ある日、ケースワーカーから電話が事務所に掛かってきました。

話を聞くと自身が担当している山田さんは独居でうつ病。支援してくれている友達がいるのですが。その友達(上野さん)も高齢(70代)…。

訪問すると真っ暗な部屋でまともに食事も摂れずにガリガリになってこのままでは生命の危険があると思います。入院なども薦めてるのですが本人が拒否されていて。なんとか支援してもらえないでしょうか?とのこと…。

すぐに相談支援専門員(障がい支援者に対しての専門員)に相談し訪問させてもらうことになる。

 

まぁけしてお世辞でもきれいとは言えないマンションで階段が無い4階に住居があるようで。

一番に思ったのが一人で上り下りできないんじゃ?と考えながら本人宅へ。

 

本人情報:山田さん(50歳)昔は近くのスナックで働いていたが同棲していた彼氏が病気で亡くなりその方に全てを任せて依存していた。
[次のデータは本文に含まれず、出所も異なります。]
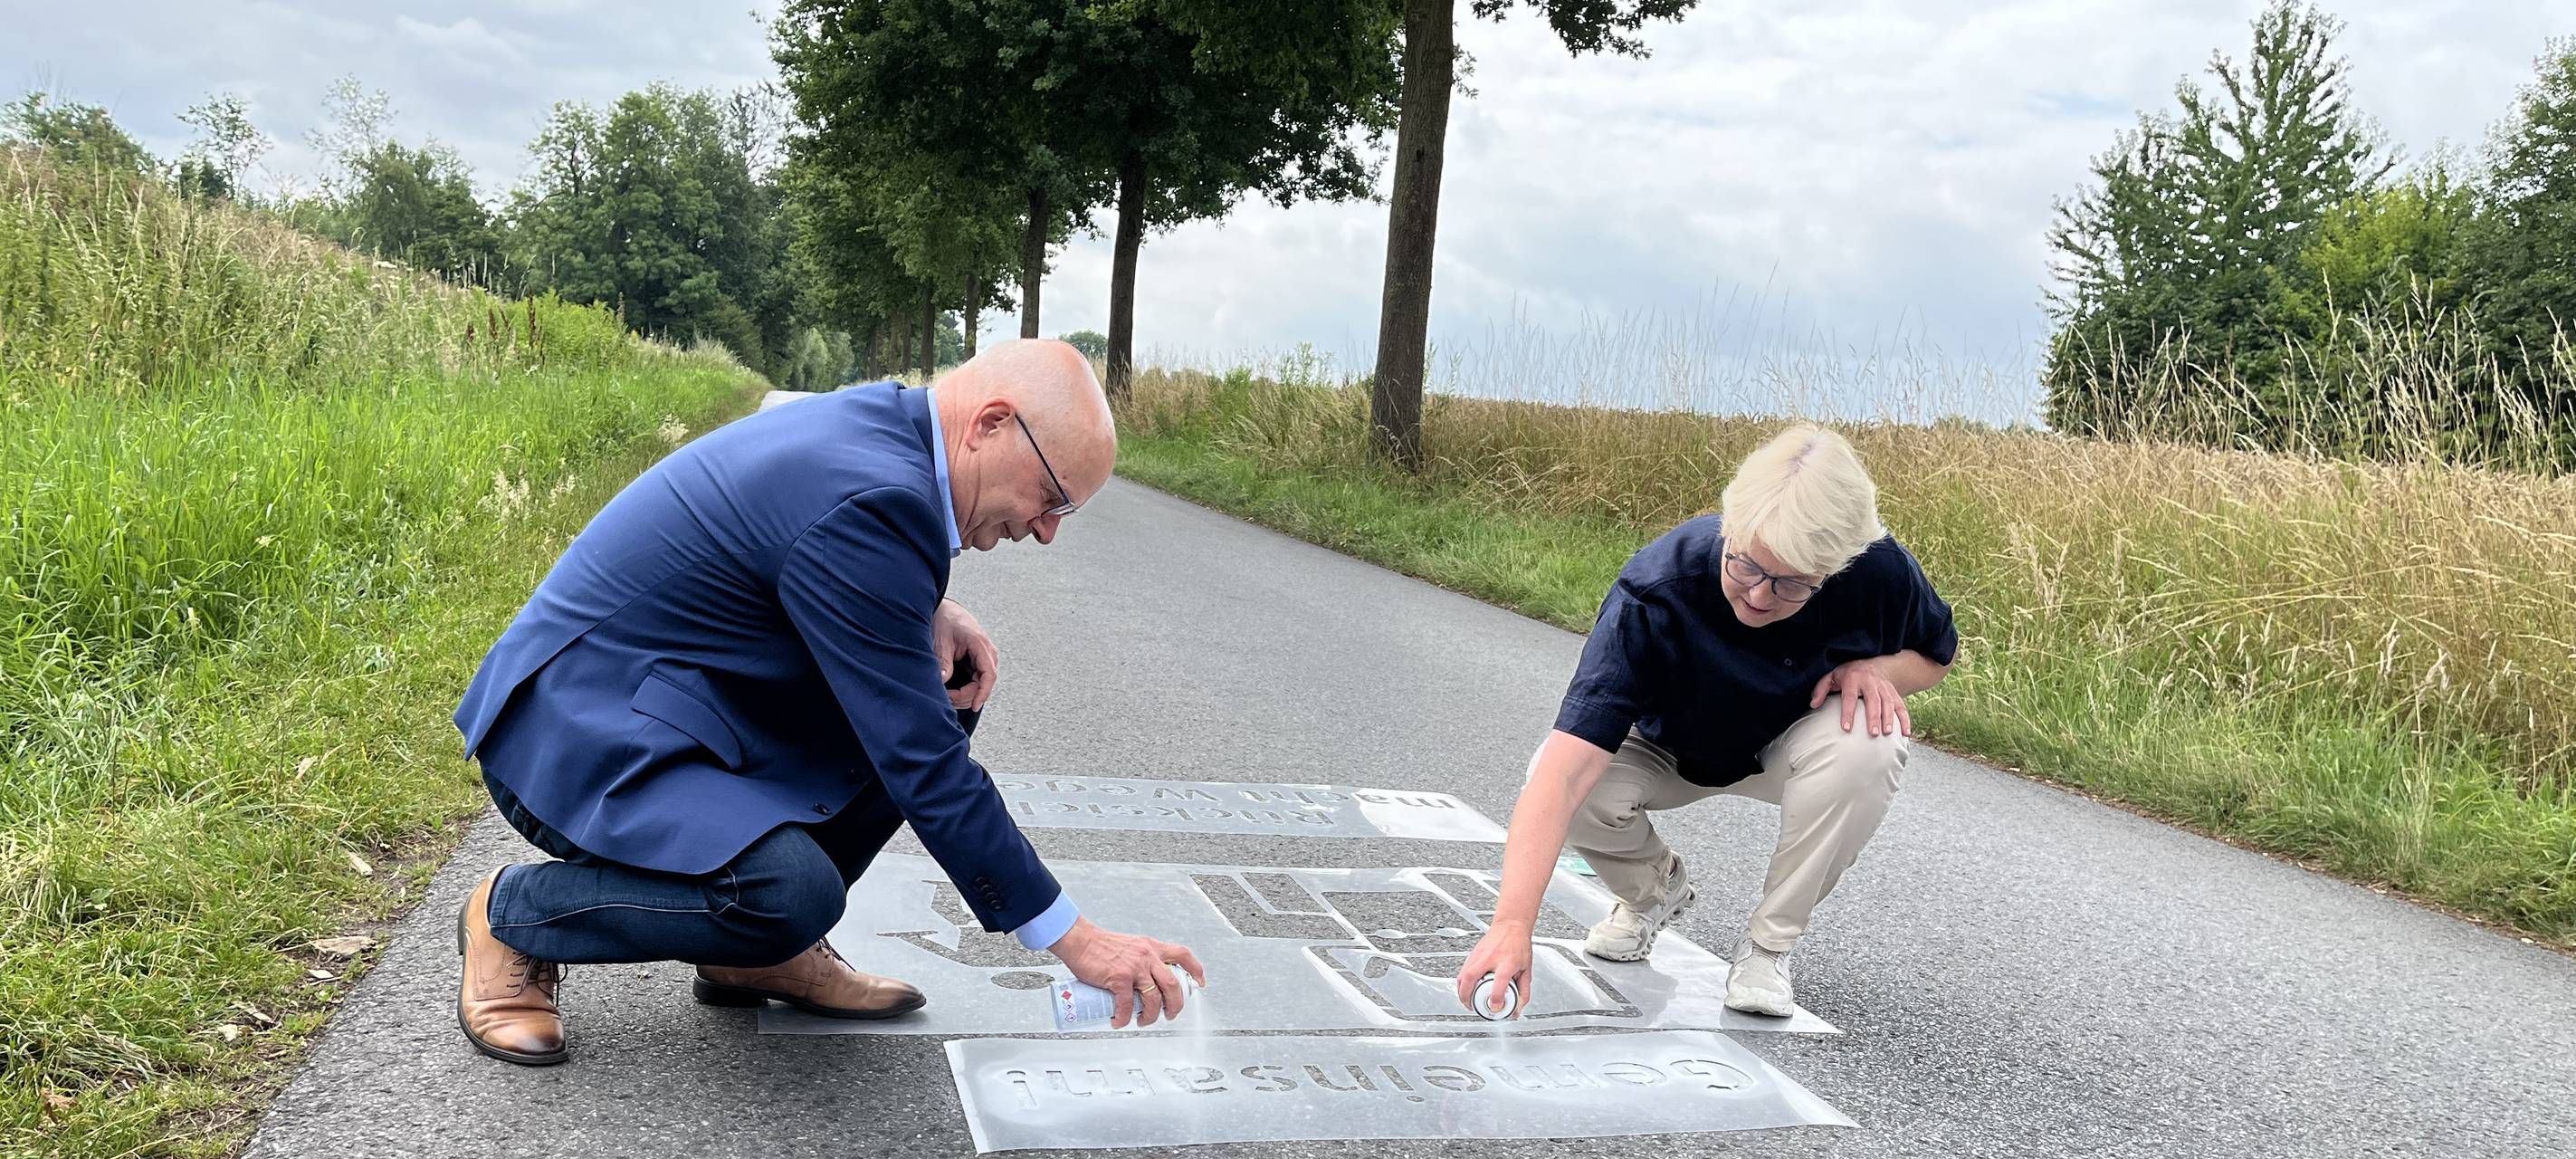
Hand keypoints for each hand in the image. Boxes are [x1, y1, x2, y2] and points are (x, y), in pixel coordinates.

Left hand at [931, 599, 997, 709]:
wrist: (946, 610)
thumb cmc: (946, 620)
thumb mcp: (942, 641)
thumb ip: (944, 661)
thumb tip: (943, 681)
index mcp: (981, 645)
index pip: (989, 675)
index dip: (983, 693)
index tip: (975, 705)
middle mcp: (987, 653)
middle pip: (984, 684)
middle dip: (966, 695)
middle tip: (946, 698)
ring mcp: (984, 658)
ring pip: (980, 685)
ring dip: (965, 695)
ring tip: (946, 696)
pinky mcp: (977, 662)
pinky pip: (976, 681)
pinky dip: (965, 690)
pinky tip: (952, 692)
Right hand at [1050, 918, 1206, 1028]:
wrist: (1080, 941)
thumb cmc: (1100, 945)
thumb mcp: (1131, 946)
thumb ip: (1142, 959)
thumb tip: (1147, 981)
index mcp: (1152, 947)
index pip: (1183, 955)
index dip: (1196, 970)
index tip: (1199, 983)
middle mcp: (1147, 956)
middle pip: (1173, 985)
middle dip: (1176, 1005)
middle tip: (1170, 1014)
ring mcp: (1134, 967)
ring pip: (1154, 999)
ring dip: (1151, 1016)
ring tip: (1143, 1021)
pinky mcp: (1119, 978)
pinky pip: (1127, 1005)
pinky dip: (1124, 1018)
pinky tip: (1119, 1021)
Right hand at [1454, 920, 1533, 1018]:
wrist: (1511, 926)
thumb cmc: (1519, 945)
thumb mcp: (1526, 970)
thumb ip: (1523, 991)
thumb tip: (1518, 1009)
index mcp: (1507, 961)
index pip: (1499, 981)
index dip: (1496, 997)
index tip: (1495, 1007)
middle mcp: (1490, 957)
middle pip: (1471, 977)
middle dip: (1467, 996)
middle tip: (1471, 1006)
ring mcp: (1479, 954)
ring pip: (1462, 974)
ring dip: (1461, 991)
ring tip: (1467, 1001)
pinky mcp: (1473, 953)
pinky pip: (1462, 970)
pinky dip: (1462, 983)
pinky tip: (1466, 989)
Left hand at [1810, 657, 1908, 736]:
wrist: (1870, 662)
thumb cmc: (1847, 674)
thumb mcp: (1831, 677)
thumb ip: (1821, 689)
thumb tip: (1813, 704)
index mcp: (1853, 678)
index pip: (1850, 697)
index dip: (1848, 713)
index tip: (1846, 728)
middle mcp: (1870, 682)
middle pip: (1873, 701)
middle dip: (1873, 717)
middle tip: (1873, 734)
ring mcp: (1884, 687)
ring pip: (1889, 703)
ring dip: (1889, 718)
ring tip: (1887, 733)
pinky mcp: (1893, 692)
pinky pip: (1901, 706)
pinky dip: (1905, 719)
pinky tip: (1906, 733)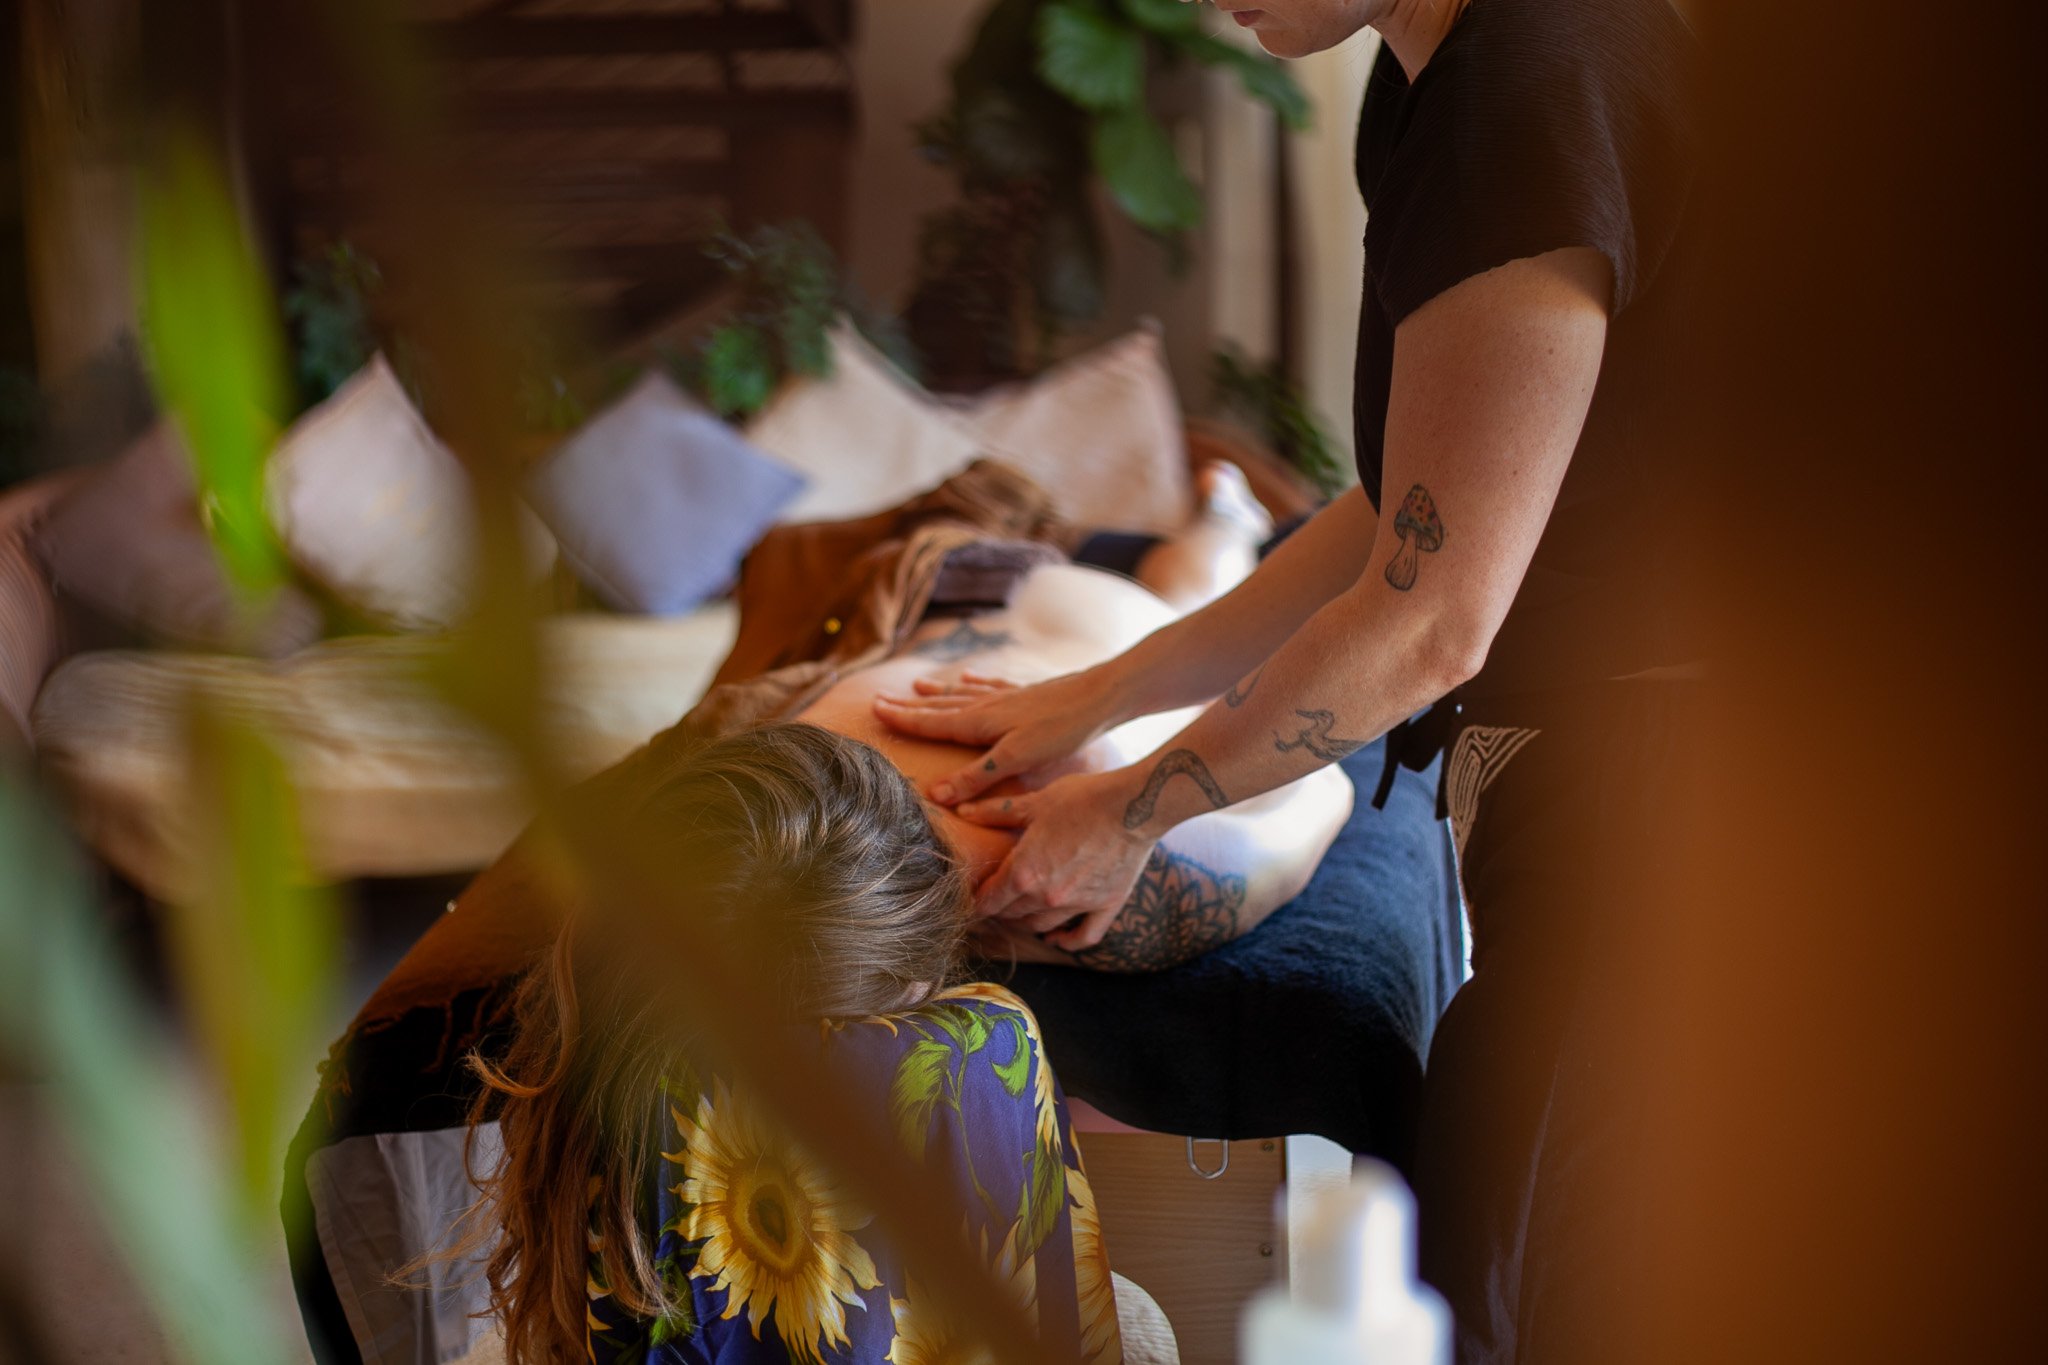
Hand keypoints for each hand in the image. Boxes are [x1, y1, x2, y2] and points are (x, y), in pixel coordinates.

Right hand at [872, 667, 1122, 805]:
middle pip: (941, 706)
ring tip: (917, 686)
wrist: (1101, 696)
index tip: (876, 711)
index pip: (933, 722)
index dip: (904, 719)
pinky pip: (991, 686)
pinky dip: (975, 683)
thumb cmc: (1060, 730)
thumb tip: (936, 795)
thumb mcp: (1017, 759)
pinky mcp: (1028, 692)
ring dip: (938, 693)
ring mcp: (1008, 696)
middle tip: (880, 700)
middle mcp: (988, 705)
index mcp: (981, 722)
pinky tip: (971, 676)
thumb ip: (977, 777)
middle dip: (911, 706)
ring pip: (963, 694)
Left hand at [954, 771, 1156, 951]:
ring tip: (1019, 914)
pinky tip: (1056, 939)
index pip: (989, 900)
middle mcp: (1046, 897)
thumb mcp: (1035, 802)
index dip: (975, 903)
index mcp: (1023, 873)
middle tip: (993, 903)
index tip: (970, 902)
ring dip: (1025, 923)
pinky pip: (1083, 937)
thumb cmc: (1082, 798)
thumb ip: (996, 812)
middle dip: (998, 910)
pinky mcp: (1105, 906)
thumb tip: (961, 811)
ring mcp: (1077, 905)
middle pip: (1012, 914)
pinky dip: (1066, 942)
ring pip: (1041, 927)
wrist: (1133, 805)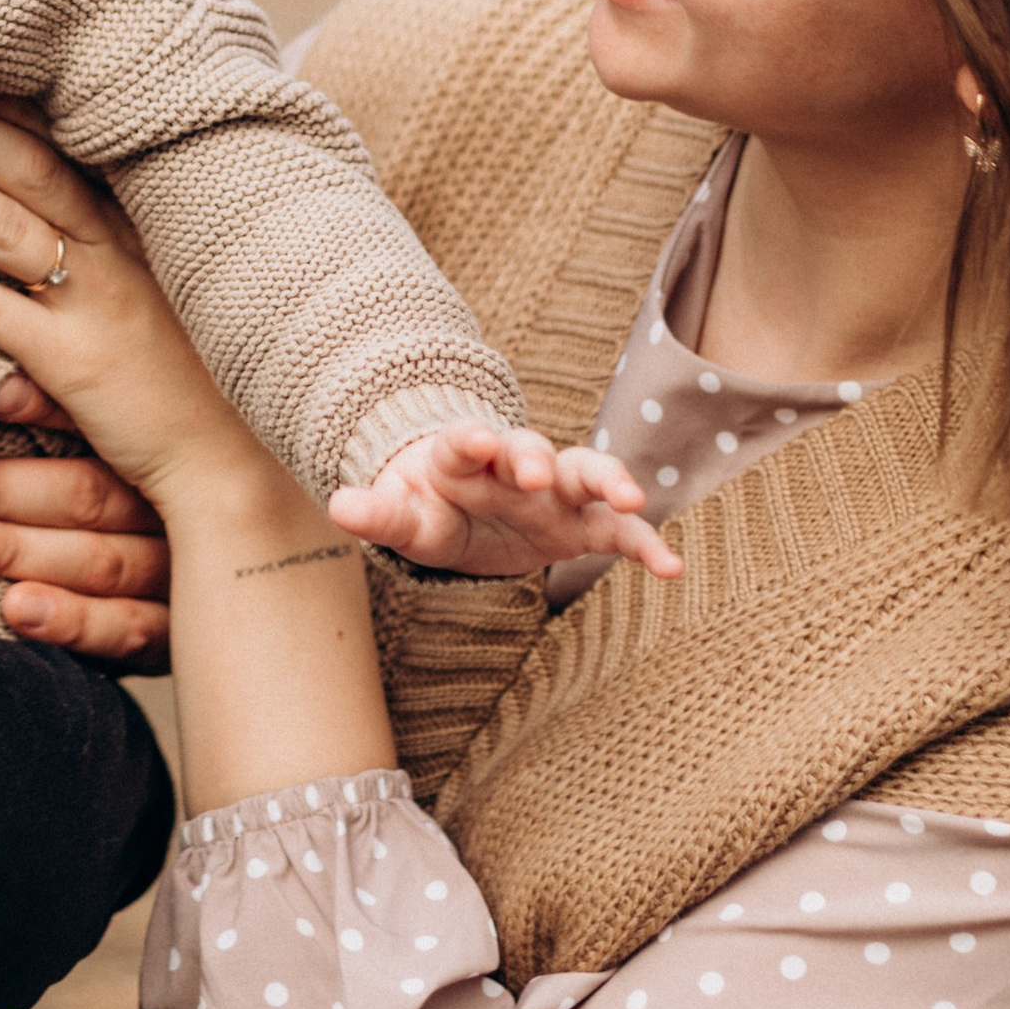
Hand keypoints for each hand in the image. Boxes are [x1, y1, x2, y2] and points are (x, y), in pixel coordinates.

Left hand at [0, 102, 257, 510]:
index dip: (7, 102)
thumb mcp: (161, 287)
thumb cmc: (195, 373)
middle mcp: (118, 251)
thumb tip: (45, 186)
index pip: (65, 145)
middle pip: (27, 166)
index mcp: (136, 225)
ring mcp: (98, 303)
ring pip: (1, 225)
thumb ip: (108, 239)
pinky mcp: (75, 360)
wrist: (233, 460)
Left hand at [0, 372, 171, 665]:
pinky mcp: (171, 636)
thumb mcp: (110, 457)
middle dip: (3, 492)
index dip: (44, 407)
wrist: (220, 597)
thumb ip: (65, 417)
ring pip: (99, 560)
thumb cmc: (124, 512)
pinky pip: (126, 629)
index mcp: (156, 459)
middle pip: (88, 495)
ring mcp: (176, 577)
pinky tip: (18, 611)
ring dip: (17, 552)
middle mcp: (172, 513)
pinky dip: (71, 620)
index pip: (100, 427)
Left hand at [329, 424, 676, 581]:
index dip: (473, 439)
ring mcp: (557, 491)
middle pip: (531, 449)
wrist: (464, 510)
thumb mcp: (404, 517)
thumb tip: (338, 505)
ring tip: (631, 498)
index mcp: (465, 455)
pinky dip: (647, 544)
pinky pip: (621, 530)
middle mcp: (516, 465)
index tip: (479, 441)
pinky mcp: (585, 523)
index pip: (466, 440)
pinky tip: (672, 569)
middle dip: (535, 457)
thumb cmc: (431, 507)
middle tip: (537, 471)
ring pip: (587, 473)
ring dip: (608, 481)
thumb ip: (378, 514)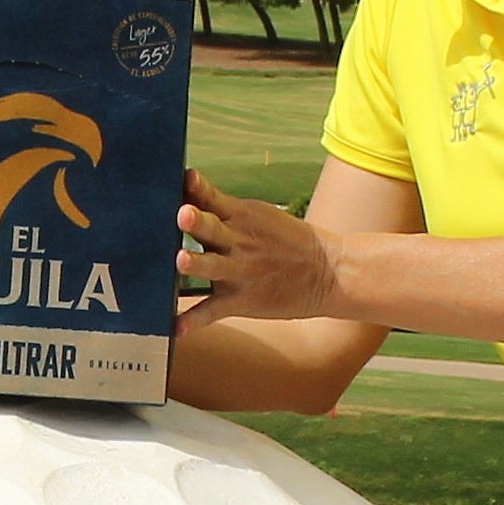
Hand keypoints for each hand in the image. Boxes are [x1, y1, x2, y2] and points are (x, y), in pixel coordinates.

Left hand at [174, 173, 345, 321]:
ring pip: (212, 266)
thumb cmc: (287, 241)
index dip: (198, 187)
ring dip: (197, 263)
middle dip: (197, 222)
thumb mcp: (259, 216)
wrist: (327, 273)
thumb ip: (223, 209)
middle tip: (183, 214)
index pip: (213, 198)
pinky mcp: (240, 300)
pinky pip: (212, 311)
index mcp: (240, 217)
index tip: (186, 176)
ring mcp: (238, 272)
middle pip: (212, 229)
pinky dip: (194, 320)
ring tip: (181, 260)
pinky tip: (176, 327)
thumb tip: (187, 197)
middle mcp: (237, 243)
何もできなくて何もする気も無くて昔お店のお客さんだった支援者Hさんに連絡し身の回りのことをしてもらうようになる。前は歩行も可のだったのでT心療内科などに通院はHさんが自家用車で連れて行ってくれてたが最近は薬だけ上野さんが代理にもらってきてもらっている。

 

ケースワーカーからは支援してくれている友達のHさんにも来てもらっているとのことでドアをノックする。

中から「はーい」と男性の声がし開けてくださる。小柄な70代の男性が出てきてくれた。「こんにちは」と声をかける。

「中に居てるから入ってー」と入れてくださる1kの部屋の奥に折り畳みのパイプベットに横になっている女性らしき影が見えた。

カーテンは閉じて電気も消えておりほどんど影にしか見えない…。相談員と一緒なのでホントに一人じゃなくて良かったと心から思う。

「こんにちは!」と声掛けすると「…こん…に…」と消えかけの声が聞こえた‥でも一生懸命返答をしてくださっていると実感。

支援者のHさんがカーテンを開けてくださる。やっと本人が見えた!髪の毛は腰くらいまで伸びておりボサボサで顔色も悪い状態の女性が寝ていた。痩せすぎてガリガリなので目がとても大きく見える印象でした。

 

「介護センターから来ました。どうですか起きることなどはできそうですか?」と声掛けすると。支援者上野さんが無理やで!と話される。病院へ行くのは苦手?ですかと聞くと「嫌です…」とそこははっきりと返答ありました。本当に入院はしたくないのだと思う。どうです?このままじゃ生命に危険も伴いますし上野さん一人ではお世話にも限界があります。医師の往診や看護師、ヘルパーに身の回りのこととか障がいの支援を受けてみては?と尋ねると入院するくらいなら来てもらいたいとしっかりと意思表明をされました。とりあえず先に身体の状態を詳しく知りたいのでかかりつけの医師に連絡し採血等々をしてもらうことにする。トイレにも自身ではいけないようでオムツをされていた。今まで支援者Hさんが来た時に交換していたようである。今日上野Hさんがまた身の回りのことおかゆなど買ってきているのでそれを食べさせるからと話されており、医師に来てもらい採血だけし状況を把握することになる。それによって明日からの支援内容が具体的になると思うので。

さぁ~明日からどうしてあげたら本人の為になるでしょうか…と色々考えながら部屋を出る。